“The truth in modern feminism came into history with
some help from the errors of an inorganic and libertarian conception of the
family and of an abstract rationalism which defied the facts of nature. The
mother is biologically more intimately related to the child than the father.
This fact limits the vocational freedom of women; for it makes motherhood a
more exclusive vocation than fatherhood, which is indeed no more than an
avocation. The wider rights of women have been achieved in the modern period,
partly by defying this limitation which nature places upon womanhood. But it is
also a fact that human personality rises in indeterminate freedom over
biological function. The right of women to explore and develop their capacities
beyond their family function, was unduly restricted in all previous societies.

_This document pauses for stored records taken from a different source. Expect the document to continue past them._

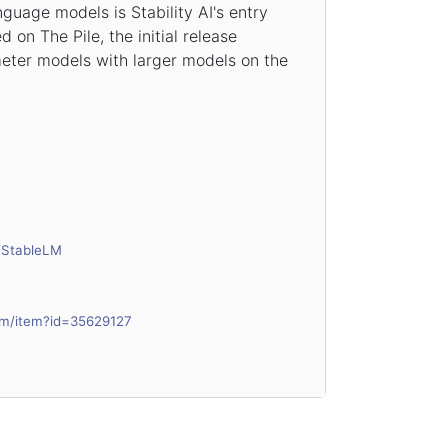
guage models is Stability AI's entry
 on The Pile, the initial release
eter models with larger models on the
I/StableLM
om/item?id=35629127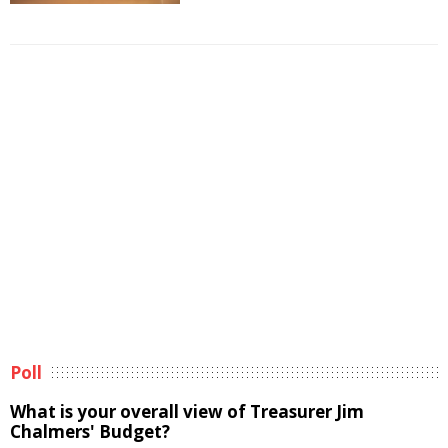
Poll
What is your overall view of Treasurer Jim
Chalmers' Budget?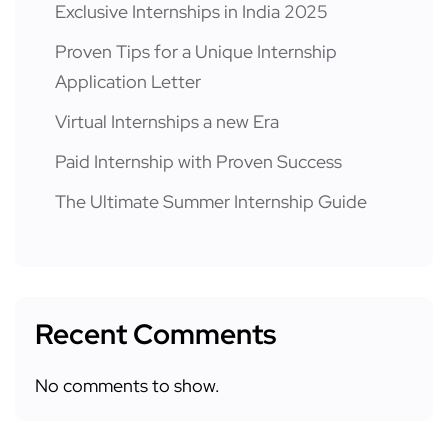
Exclusive Internships in India 2025
Proven Tips for a Unique Internship
Application Letter
Virtual Internships a new Era
Paid Internship with Proven Success
The Ultimate Summer Internship Guide
Recent Comments
No comments to show.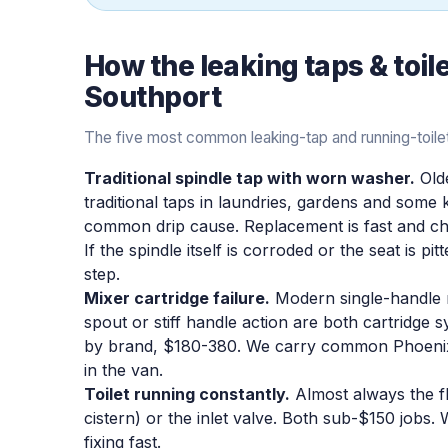
How the
leaking taps & toil
Southport
The five most common leaking-tap and running-toilet
Traditional spindle tap with worn washer.
Olde
traditional taps in laundries, gardens and some
common drip cause. Replacement is fast and che
If the spindle itself is corroded or the seat is pi
step.
Mixer cartridge failure.
Modern single-handle mi
spout or stiff handle action are both cartridge
by brand, $180-380. We carry common Phoenix
in the van.
Toilet running constantly.
Almost always the fl
cistern) or the inlet valve. Both sub-$150 jobs.
fixing fast.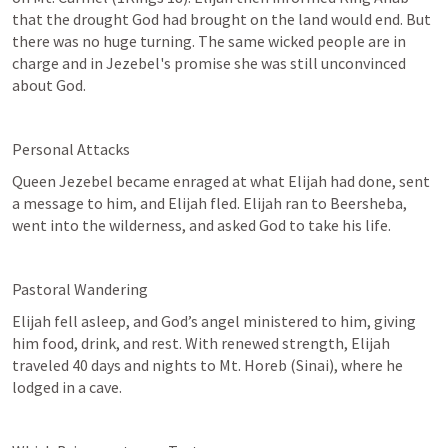
that the drought God had brought on the land would end. But 
there was no huge turning. The same wicked people are in 
charge and in Jezebel's promise she was still unconvinced 
about God.
Personal Attacks
Queen Jezebel became enraged at what Elijah had done, sent 
a message to him, and Elijah fled. Elijah ran to Beersheba, 
went into the wilderness, and asked God to take his life.
Pastoral Wandering
Elijah fell asleep, and God’s angel ministered to him, giving 
him food, drink, and rest. With renewed strength, Elijah 
traveled 40 days and nights to Mt. Horeb (Sinai), where he 
lodged in a cave.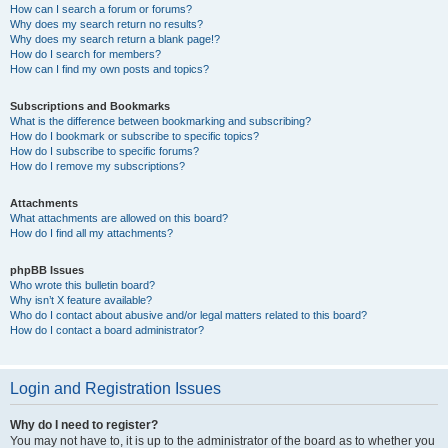
How can I search a forum or forums?
Why does my search return no results?
Why does my search return a blank page!?
How do I search for members?
How can I find my own posts and topics?
Subscriptions and Bookmarks
What is the difference between bookmarking and subscribing?
How do I bookmark or subscribe to specific topics?
How do I subscribe to specific forums?
How do I remove my subscriptions?
Attachments
What attachments are allowed on this board?
How do I find all my attachments?
phpBB Issues
Who wrote this bulletin board?
Why isn’t X feature available?
Who do I contact about abusive and/or legal matters related to this board?
How do I contact a board administrator?
Login and Registration Issues
Why do I need to register?
You may not have to, it is up to the administrator of the board as to whether you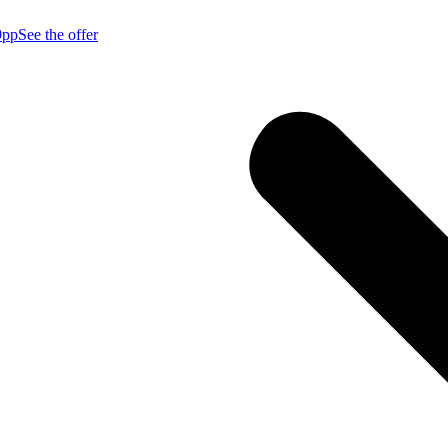
9pp
See the offer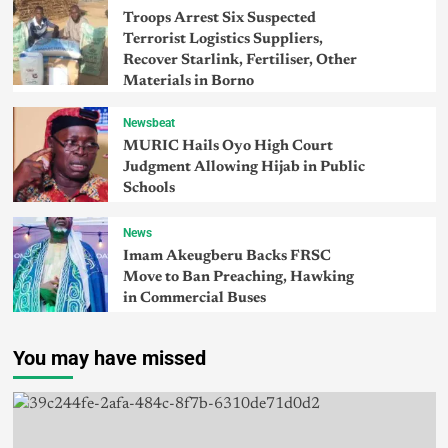
Troops Arrest Six Suspected
Terrorist Logistics Suppliers,
Recover Starlink, Fertiliser, Other
Materials in Borno
Newsbeat
MURIC Hails Oyo High Court
Judgment Allowing Hijab in Public
Schools
News
Imam Akeugberu Backs FRSC
Move to Ban Preaching, Hawking
in Commercial Buses
You may have missed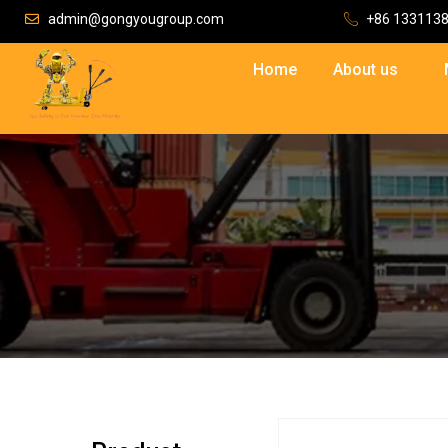
admin@gongyougroup.com
+86 133113
Home
About us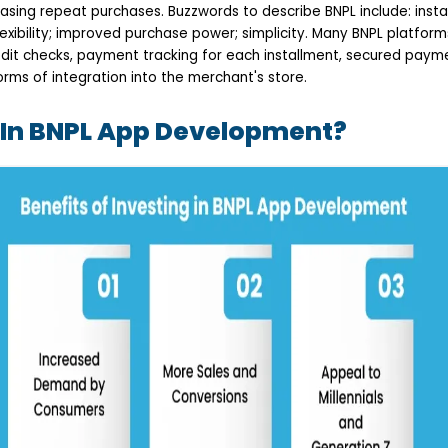
asing repeat purchases. Buzzwords to describe BNPL include: instan
 flexibility; improved purchase power; simplicity. Many BNPL platfor
redit checks, payment tracking for each installment, secured paym
rms of integration into the merchant's store.
 In BNPL App Development?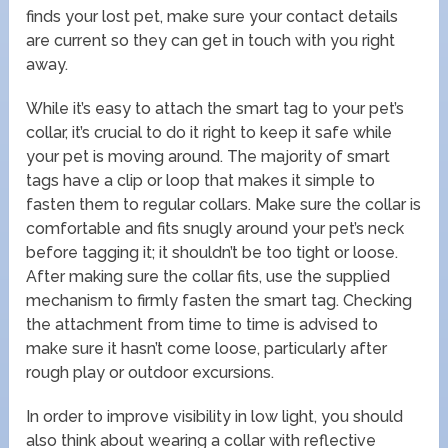
finds your lost pet, make sure your contact details
are current so they can get in touch with you right
away.
While it’s easy to attach the smart tag to your pet’s
collar, it’s crucial to do it right to keep it safe while
your pet is moving around. The majority of smart
tags have a clip or loop that makes it simple to
fasten them to regular collars. Make sure the collar is
comfortable and fits snugly around your pet’s neck
before tagging it; it shouldn’t be too tight or loose.
After making sure the collar fits, use the supplied
mechanism to firmly fasten the smart tag. Checking
the attachment from time to time is advised to
make sure it hasn’t come loose, particularly after
rough play or outdoor excursions.
In order to improve visibility in low light, you should
also think about wearing a collar with reflective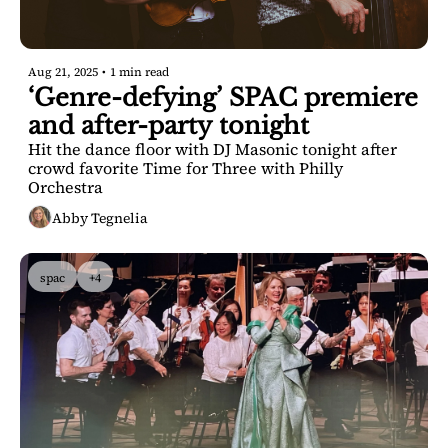
Aug 21, 2025
•
1 min read
‘Genre-defying’ SPAC premiere 
and after-party tonight
Hit the dance floor with DJ Masonic tonight after 
crowd favorite Time for Three with Philly 
Orchestra
Abby Tegnelia
spac
+4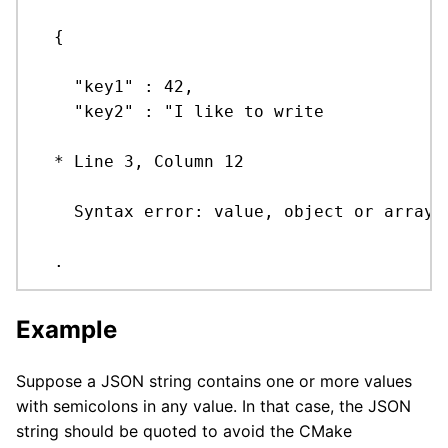
  {

    "key1" : 42,

    "key2" : "I like to write

  * Line 3, Column 12

    Syntax error: value, object or array e
  .
Example
Suppose a JSON string contains one or more values
with semicolons in any value. In that case, the JSON
string should be quoted to avoid the CMake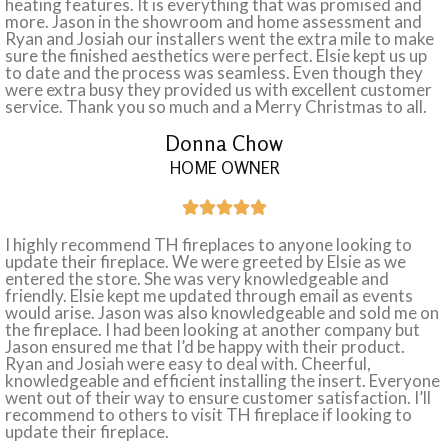
heating features. It is everything that was promised and
more. Jason in the showroom and home assessment and
Ryan and Josiah our installers went the extra mile to make
sure the finished aesthetics were perfect. Elsie kept us up
to date and the process was seamless. Even though they
were extra busy they provided us with excellent customer
service. Thank you so much and a Merry Christmas to all.
Donna Chow
HOME OWNER





I highly recommend TH fireplaces to anyone looking to
update their fireplace. We were greeted by Elsie as we
entered the store. She was very knowledgeable and
friendly. Elsie kept me updated through email as events
would arise. Jason was also knowledgeable and sold me on
the fireplace. I had been looking at another company but
Jason ensured me that I’d be happy with their product.
Ryan and Josiah were easy to deal with. Cheerful,
knowledgeable and efficient installing the insert. Everyone
went out of their way to ensure customer satisfaction. I’ll
recommend to others to visit TH fireplace if looking to
update their fireplace.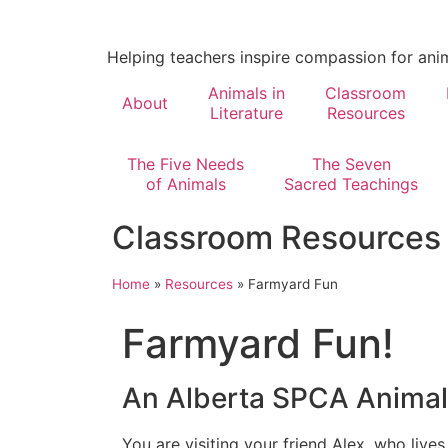
Helping teachers inspire compassion for ani
Animals in
Classroom
About
Literature
Resources
The Five Needs
The Seven
of Animals
Sacred Teachings
Classroom Resources
Home
»
Resources
»
Farmyard Fun
Farmyard Fun!
An Alberta SPCA Anima
You are visiting your friend Alex, who lives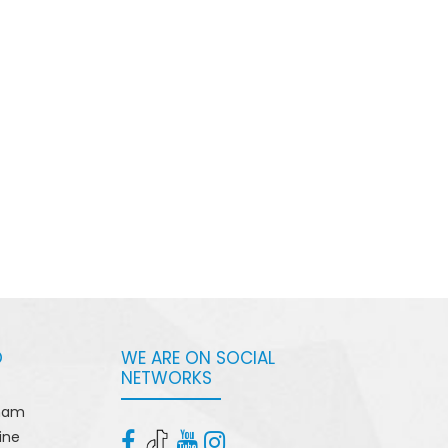
O
WE ARE ON SOCIAL
NETWORKS
tnam
ine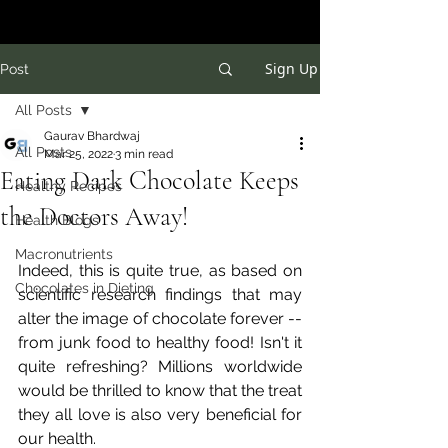
Sign Up
Post
All Posts
Gaurav Bhardwaj
All Posts
Mar 25, 2022
3 min read
Eating Dark Chocolate Keeps
Healthy Recipes
the Doctors Away!
Health Blogs
Macronutrients
Indeed, this is quite true, as based on 
Chocolates in Dieting
scientific research findings that may 
alter the image of chocolate forever -- 
from junk food to healthy food! Isn't it 
quite refreshing? Millions worldwide 
would be thrilled to know that the treat 
they all love is also very beneficial for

It was finally acknowledged in our society, partly because the bourgeois
community had lost some of its appreciation of the organic integrity of the
family. Had this error been prematurely suppressed, the new freedom of women
would have been suppressed also. It must be added that the wisdom of the past
which recognized the hazard of family life in the freedom of women, was not
devoid of the taint of male “ideology.” The male oligarchy used fixed
principles of natural law to preserve its privileges and powers against a new
emergent in history.
The freedom of society is thus made
necessary by the fact that human vitalities have no simply definable limits.
The restrains which all human communities place upon human impulses and
ambitions are made necessary by the fact that all man’s vitalities tend to defy
any defined limits. But since the community may as easily become inordinate in
its passion for order, as may the various forces in the community in their
passion for freedom, it is necessary to preserve a proper balance between both
principles, and to be as ready to champion the individual against the community
as the community against the individual.”